Em resposta ao seu pessimismo natural, não faltaram oportunidades para os atores do elenco presentes à entrevista coletiva em Cannes - Brolin, Watts, Jones e a novata Lucy Punch - afagarem o ego do diretor.

"Woody foi incrível. Devia pagá-lo como meu terapeuta", disse Naomi Watts.

"Ele é um grande diretor, cria uma eletricidade no set onde tudo pode acontecer e deixa para você a responsabilidade por seu personagem", revelou Josh Brolin. "Ele não diz muita coisa. Mas se você não atinge um nível orgânico de atuação, o desapontamento dele se manifesta de um modo assim [faz uma careta retraída de desgosto]. Não! Gritar com os atores seriam muito mais familiar. Mas isso é muito Woody. Ele é sempre muito Woody", diz o ator, que já havia trabalhado com Allen antes em "Melinda e Melinda", de 2004, e voltou a chamar a atenção do diretor por sua atuação em "W", biografia de George W. Bush dirigida por Oliver Stone.

"Da primeira vez que trabalhou para mim, Josh não conseguia falar direito duas falas. Era como trabalhar com uma múmia", brincou Allen. "E quando vi esse filme ['W'], ele estava fantástico. Pensei na hora, tenho de voltar a fazer algo com Josh."

Diane Keaton, Meryl Streep, Mia Farrow, Penélope Cruz, Javier Bardem, Anthony Hopkins. Mesmo tendo conseguido atrair as melhores atrizes e atores do cinema mundial em suas dezenas de filmes, Allen, bem a sua maneira, faz pouco caso do feito. "Geralmente, não digo que há atores com quem eu queira trabalhar. Depende muito do script e do personagem que estou escrevendo. Aí eu vejo o trabalho das pessoas e, se bater, digo que quero trabalhar com elas", explicou. "O segredo é ser um bom contratador. Se você contrata bem, não tem como errar. Com esses grandes atores internacionais, que direção você precisa dar a eles? É só dar a eles a responsabilidade, ficar de boca fechada e pegar seu pagamento no final."

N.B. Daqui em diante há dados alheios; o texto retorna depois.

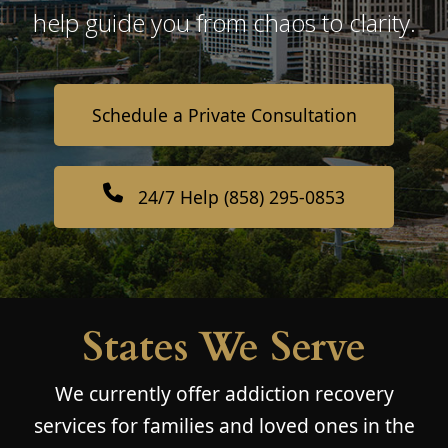
help guide you from chaos to clarity.
Schedule a Private Consultation
24/7 Help (858) 295-0853
States We Serve
We currently offer addiction recovery
services for families and loved ones in the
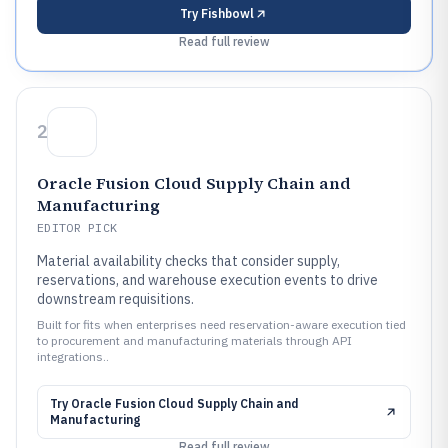
Try
Fishbowl
Read full review
2
Oracle Fusion Cloud Supply Chain and
Manufacturing
EDITOR PICK
Material availability checks that consider supply,
reservations, and warehouse execution events to drive
downstream requisitions.
Built for fits when enterprises need reservation-aware execution tied
to procurement and manufacturing materials through API
integrations..
Try
Oracle Fusion Cloud Supply Chain and
Manufacturing
Read full review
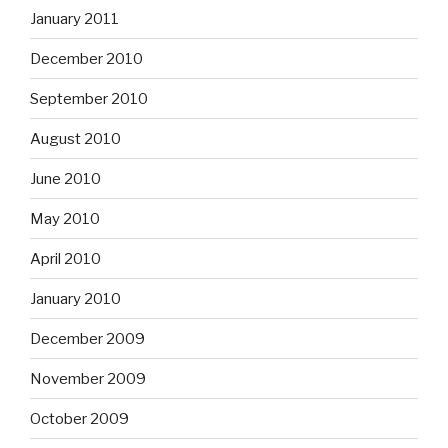
January 2011
December 2010
September 2010
August 2010
June 2010
May 2010
April 2010
January 2010
December 2009
November 2009
October 2009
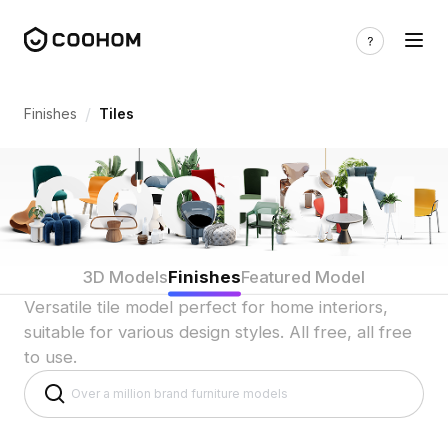
Tile 3D Model Versatile for Home Interi
/
Finishes
Tiles
3D Models
Finishes
Featured Model
Versatile tile model perfect for home interiors,
suitable for various design styles. All free, all free
to use.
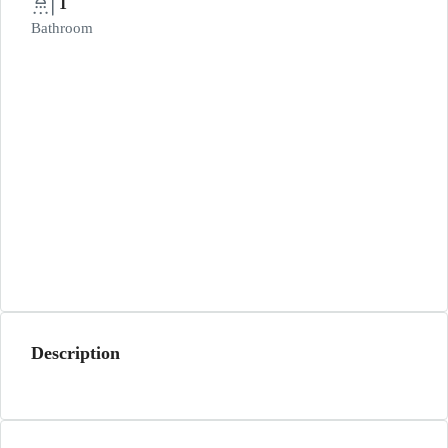
1
Bathroom
Description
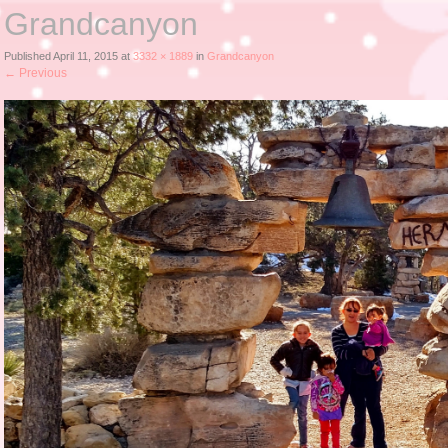
Grandcanyon
Published
April 11, 2015
at
3332 × 1889
in
Grandcanyon
←
Previous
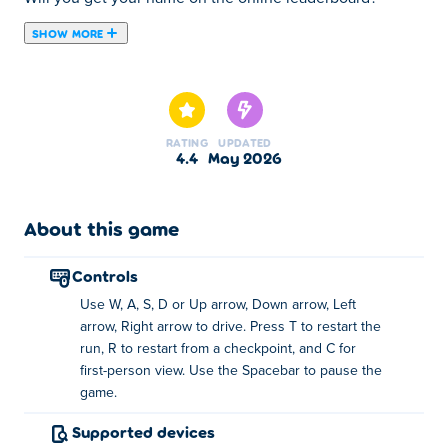
SHOW MORE
About PolyTrack
At first you're trying to finish. After a few runs, you're
chasing tenths of a second
. Then you start noticing
every small mistake that costs time.
RATING
UPDATED
4.4
May 2026
You take the first corner too fast. Restart. Brake earlier
next time. Gain half a second.
About this game
Instead of racing other cars, you
chase your own best
time to get better
and better with each run.
controls
Play PolyTrack for free at Poki
and jump straight into
Use W, A, S, D or Up arrow, Down arrow, Left
mastering each track!
arrow, Right arrow to drive. Press T to restart the
How PolyTrack works
run, R to restart from a checkpoint, and C for
first-person view. Use the Spacebar to pause the
Every track is about
game.
replaying the same section and
doing it better each time.
Supported devices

Entre as atrizes com quem ainda gostaria de trabalhar antes de morrer, o diretor lista "Cate Blanchett, Reese Whiterspon... e só. Essas são as duas que eu gostaria de trabalhar ainda, mas não as conheço, nem nunca tive a oportundidade de oferecer algum trabalho a elas." Mas é cedo para pensar em morte, e Allen usa a perspicácia habitual para se livrar de uma pergunta sobre como lida com a suposta proximidade dela. "Minha relação com a morte continua a mesma: sou totalmente contra ela. Tenho sorte que meus pais viveram muito tempo, então isso talvez seja bom para mim."

Cinza

Se as ideias e a língua de Woody Allen continuam afiadas como sempre, o mesmo não pode ser dito de seu novo filme. Rodado em Londres – escolha que ele descreve com certo desdém: " É fresca no verão, o céu é cinza, o dinheiro é bom. Gosto de fazer filmes lá, mas não só" - , "You will meet a tall dark stranger" não tem a mesma força que seus dois trabalhos anteriores, "Tudo pode dar certo", que marca sua volta à estimada Nova Iorque, e "Vicky Cristina Barcelona", divertida não só pelo espírito alegre da metrópole espanhola mas também pelas atuações hilárias de Penélope Cruz e Javier Bardem.

Mesmo se tratando de uma história com diversos elementos típicos do universo "alleniano" - casais que traem, velhos que se apaixonam por mocinhas (e vice-versa), intelectuais, escritores e galeristas -, falta ao seu novo filme o sabor do tempero local que soube dar tão bem a seus dois outros filmes. Tomara que suas passagens pela França e, com sorte, pelo Brasil possam render melhores frutos.